Nova lei estabelece regras para o licenciamento ambiental de empreendimentos considerados estratégicos para a transição energética e a economia digital

Da Redação

A Assembleia Legislativa do Ceará aprovou um marco regulatório que cria procedimentos específicos para o licenciamento ambiental de data centers, fábricas de baterias e outros empreendimentos classificados como estratégicos para a transição energética e a economia digital.

A nova legislação busca acelerar a análise dos processos sem dispensar as exigências técnicas previstas na legislação ambiental. Segundo o governo estadual, a medida pretende aumentar a competitividade do Ceará na disputa por investimentos de alto valor agregado.

Além dos data centers, a lei alcança empreendimentos ligados à produção de baterias para veículos elétricos, hidrogênio verde, geração de energias renováveis e outras atividades consideradas prioritárias para a política industrial do Estado.

Estado aposta em infraestrutura

O Ceará reúne fatores que vêm atraindo grandes empresas de tecnologia. Fortaleza concentra um dos principais pontos de chegada de cabos submarinos de fibra óptica da América Latina, conectando o Brasil aos Estados Unidos, à Europa e à África.

O governo também aposta na expansão da matriz de energias renováveis e na disponibilidade de áreas industriais para consolidar um polo voltado à inteligência artificial, computação em nuvem, armazenamento de energia e processamento de dados.

Nos últimos meses, empresas nacionais e estrangeiras anunciaram estudos para implantação de grandes data centers no Estado, impulsionadas pela oferta de energia e pela infraestrutura de conectividade.

Licenciamento mais ágil

A nova lei cria um rito diferenciado para projetos enquadrados como estratégicos, permitindo maior integração entre os órgãos responsáveis pelo licenciamento e reduzindo etapas burocráticas.

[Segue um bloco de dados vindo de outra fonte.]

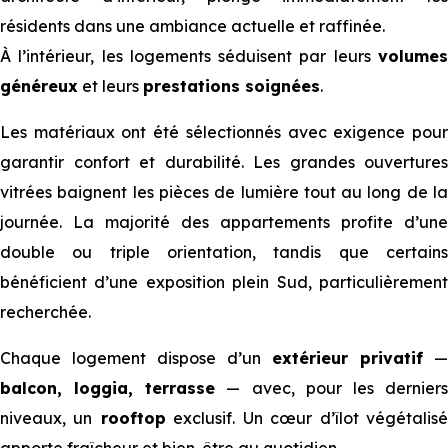
résidents dans une ambiance actuelle et raffinée.
À l’intérieur, les logements séduisent par leurs
volumes
généreux
et leurs
prestations soignées
.
Les matériaux ont été sélectionnés avec exigence pour
garantir confort et durabilité. Les grandes ouvertures
vitrées baignent les pièces de lumière tout au long de la
journée. La majorité des appartements profite d’une
double ou triple orientation, tandis que certains
bénéficient d’une exposition plein Sud, particulièrement
recherchée.
Chaque logement dispose d’un
extérieur privatif
balcon, loggia, terrasse
— avec, pour les dernier
niveaux, un
rooftop
exclusif. Un cœur d’îlot végétalis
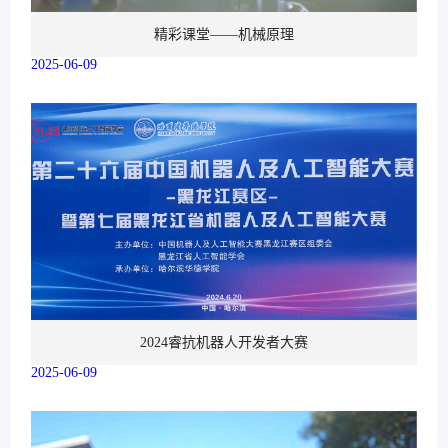
精彩课堂——机械原理
2025-06-09
2024睿抗机器人开发者大赛
2025-06-09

O governo afirma que a simplificação não elimina a necessidade de estudos ambientais nem reduz o poder de fiscalização dos órgãos competentes.

Especialistas observam que empreendimentos desse porte exigem elevado consumo de energia elétrica e, em muitos casos, grande volume de água para resfriamento dos equipamentos. Por isso, defendem que a agilidade administrativa seja acompanhada de rigor técnico na avaliação dos impactos ambientais e da disponibilidade hídrica.

A aprovação do marco regulatório integra a estratégia do Ceará para ampliar sua participação na economia digital e na cadeia global da transição energética, setores que concentram parte dos maiores investimentos industriais previstos para a próxima década.